Fun!
Certainly very interesting times. Just imagine the inquiry inside Intel should ARM succeed in snatching a large and damaging market share; just how did a pokey little design house from somewhere flat, cold and wet without even a small fab to their name manage to out maneouvre the mighty Intel? I would be very interested to know if ARM's design team staff count is larger or smaller than Intel's.
If this does indeed come to pass, ARM will definitely have been a 'slow burner'. It's taken 20ish years to get this far, not exactly the fastest growth curve we've ever seen.

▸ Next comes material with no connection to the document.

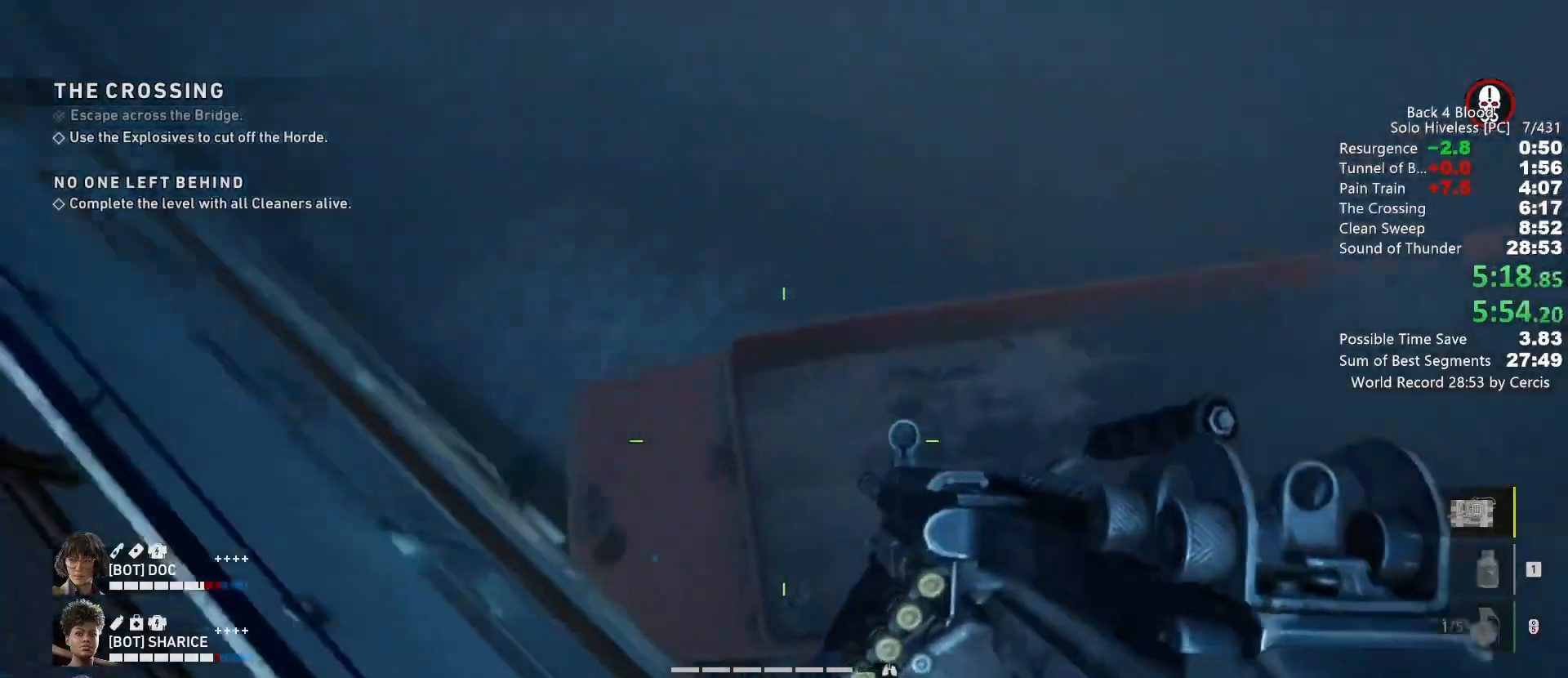
{"keys": [], "mouse": [], "events": [[167, "w", "down"], [200, "a", "up"], [333, "w", "up"]]}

X86 has had a very impressively long run so far but the fantastic growth of mobile and datacentre applications has really underlined the penalties of the x86 architecture; power consumption. Intel are trying to keep up with clever silicon manufacturing processes, but you can't escape the fact that an ARM chip implemented on the same processes is smaller, cheaper and lower power. They once had an ARM license (StrongARM / Xscale) but disposed of it and haven't managed to compete since. Big mistake?
Intel could win if they bought ARM and wiped them out or renamed the ARM instruction set as x86-lite. I'm amazed that they haven't tried to do so as yet. It would raise the mother of all Competition Commission / SEC antitrust inquiries, and I don't think that Intel would win that one.